Unfortunately, there is no scientific evidence to judge what changes occur in soaked nuts or how long you need to soak them for these changes to occur; and most importantly, whether any changes that do occur make a nutritional difference to the person eating them.
Irrespective, nuts – soaked or not – are a fantastic healthy snack, loaded with protein, healthy fats, fibre and important minerals like zinc, magnesium and calcium. A handful a day can help control high-cholesterol and blood glucose, and reduce the risk of heart disease and diabetes, as well as help to manage weight and appetite.
So whether you like your nuts activated or raw, they are still a great addition to any health diet!
Nuts, a powerhouse of good health:
Almonds: Almonds boast one of the highest fibre counts of all nuts which can help lower cholesterol and make you feel full. Adequate fiber also lowers the risk of diabetes and heart disease.
Cashews: Along with their healthy fats, fiber, and protein, cashews are a good source of iron and are particularly rich in zinc.
Pecans: Pecans aren’t just for making tasty pies, they can also help improve heart health.
Brazil Nuts: Just one Brazil nut packs more than 100 percent of the recommended daily allowance for the mineral selenium, which the body uses for reproductive processes, to help metabolize thyroid hormones, and to help prevent cell damage that may lead to liver, prostate, colorectal, and lung cancers.

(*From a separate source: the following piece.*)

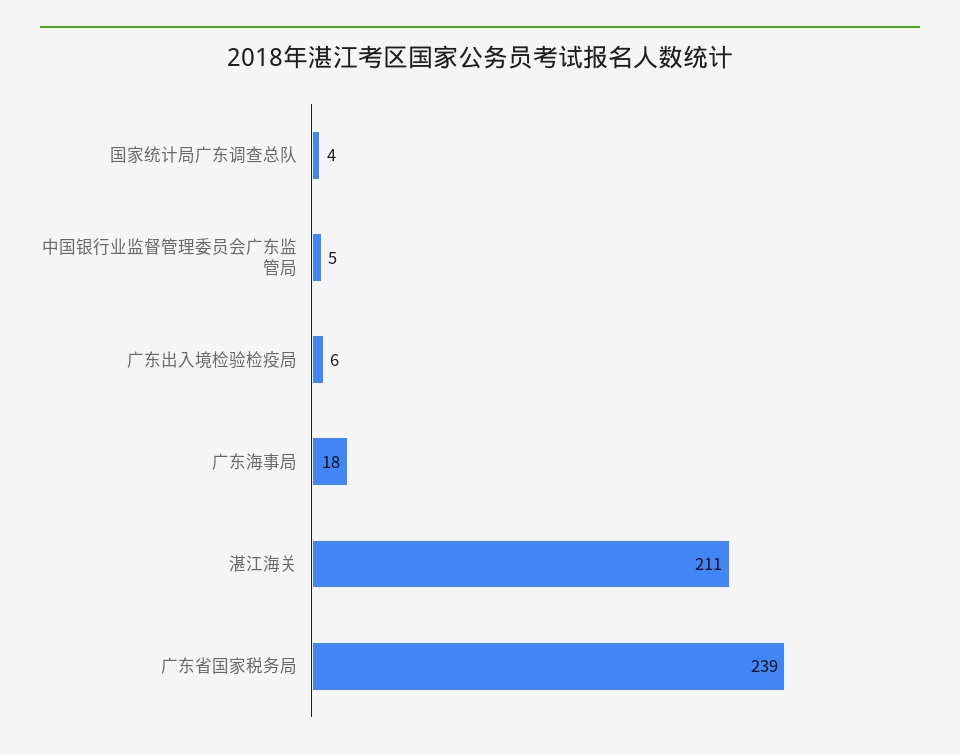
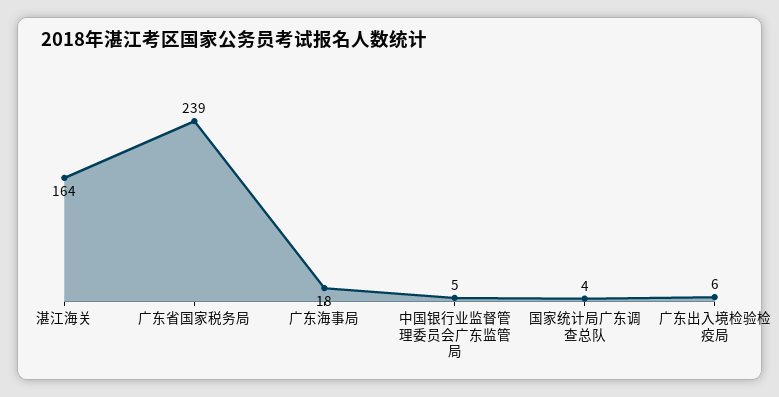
湛江海关: 211 -> 164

Macadamias: Although they’re one of the most calorie-dense nuts, macadamia nuts contain one of the highest counts of heart-healthy monounsaturated fat per serving.

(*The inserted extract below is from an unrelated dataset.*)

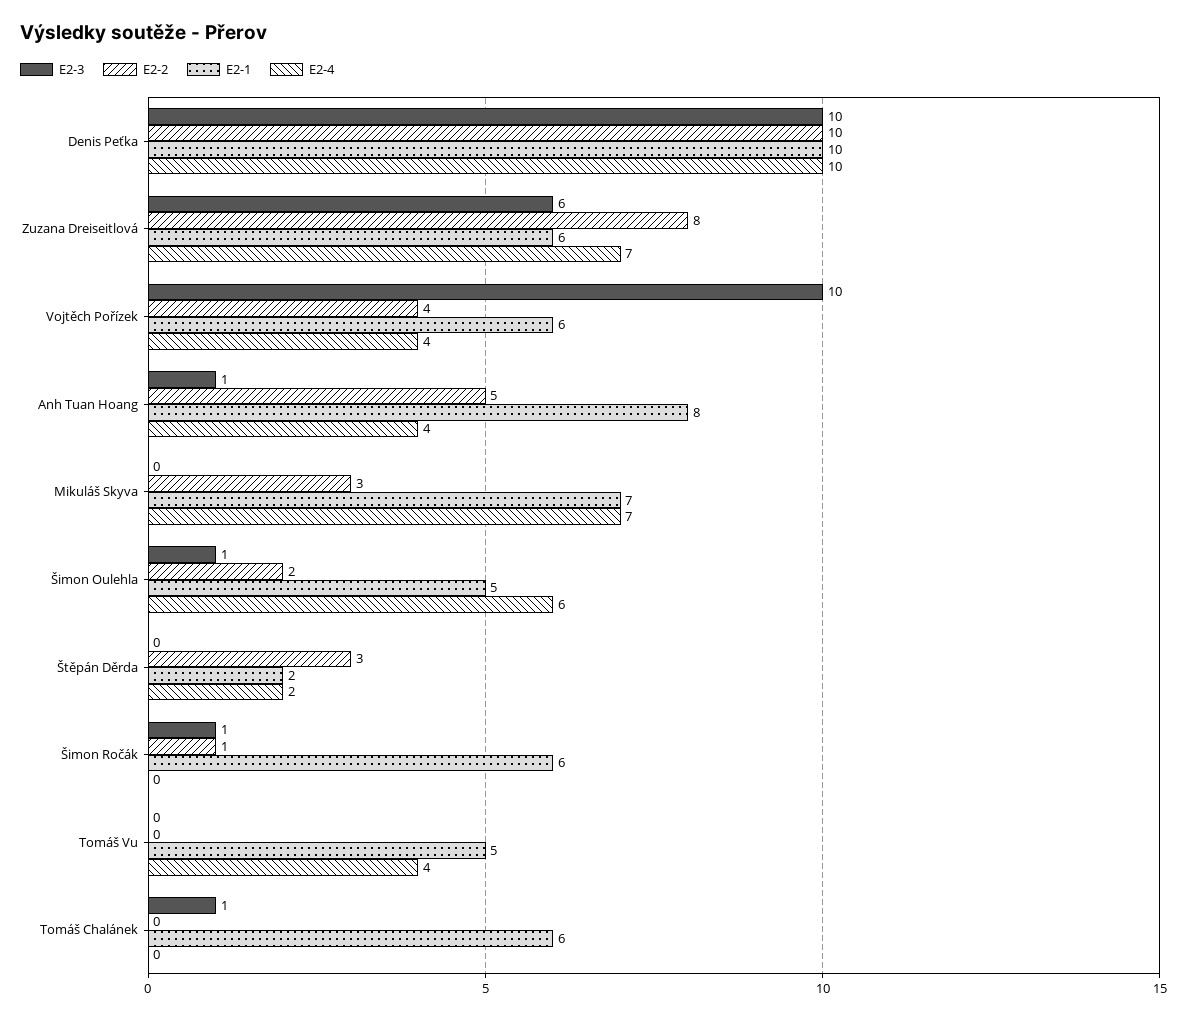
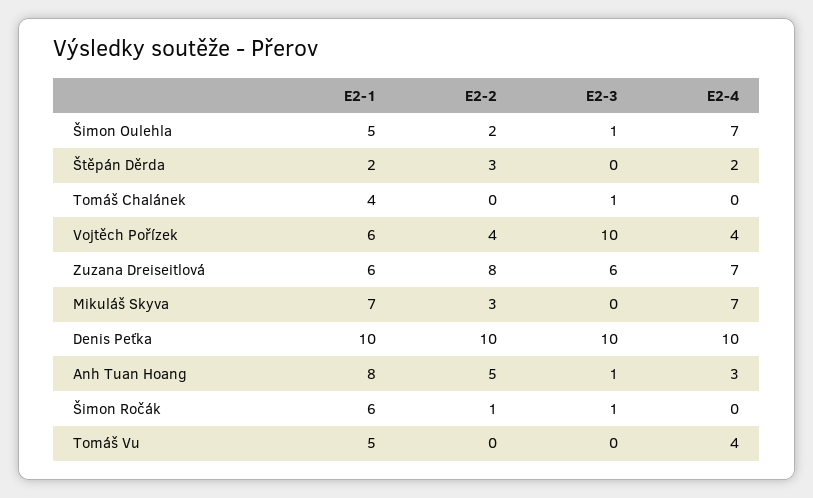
E2-4, Anh Tuan Hoang: 4 -> 3
E2-4, Šimon Oulehla: 6 -> 7
E2-1, Tomáš Chalánek: 6 -> 4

Pistachios: Pistachios have just four calories each, and if you buy them in the shell, they’re especially diet-friendly, as the shells automatically slow down your pace so the snack lasts longer and you eat less overall.
Hazelnuts: An all-around healthy nut, hazelnuts are notable for their high levels of monounsaturated fats, which can improve cardiovascular health and help to manage type 2 diabetes. They’re also rich in several antioxidants that can help protect against chronic diseases, including heart disease, and inflammatory diseases.
Activated Almond Recipe:
2 cups raw almonds*
enough water to cover the almonds in a dish
sea salt or garlic salt or dehydrated onion powder or tamari or curry powder (optional)
*You can use other nuts, too! Try brazil nuts, cashews, macadamias, hazelnuts, pistachios …
1. Soak the almonds in the water for 12 hrs. If you’re using other hard nuts (like hazelnuts or brazil nuts) 12 hrs will also work. If you’re using soft nuts, like cashews or pistachios – shorten soaking to 4-6 hrs.
NOTE: After soaking, the nuts will look nice and puffy and may even start to show signs of sprouting.
2. Rinse the nuts under running water, and if you want to add flavour – now is the time to do it. Just shake a couple of tsp of whichever flavour you want over the wet (rinsed) almonds, and stir to combine well.
3. Now, it is time to roast the almonds, without damaging all those nutrients we’ve activated. Dry out the nuts on low heat – either in a dehydrator or in the oven on a low temperature (60C). This will take anywhere from 6-24 hours, depending on the temperature. The nuts will be done when they feel (and taste) dry.
4. Use your activated-dried almonds as you normally would use roasted almonds. They last really well in an airtight container and they can be ground into almond meal, too!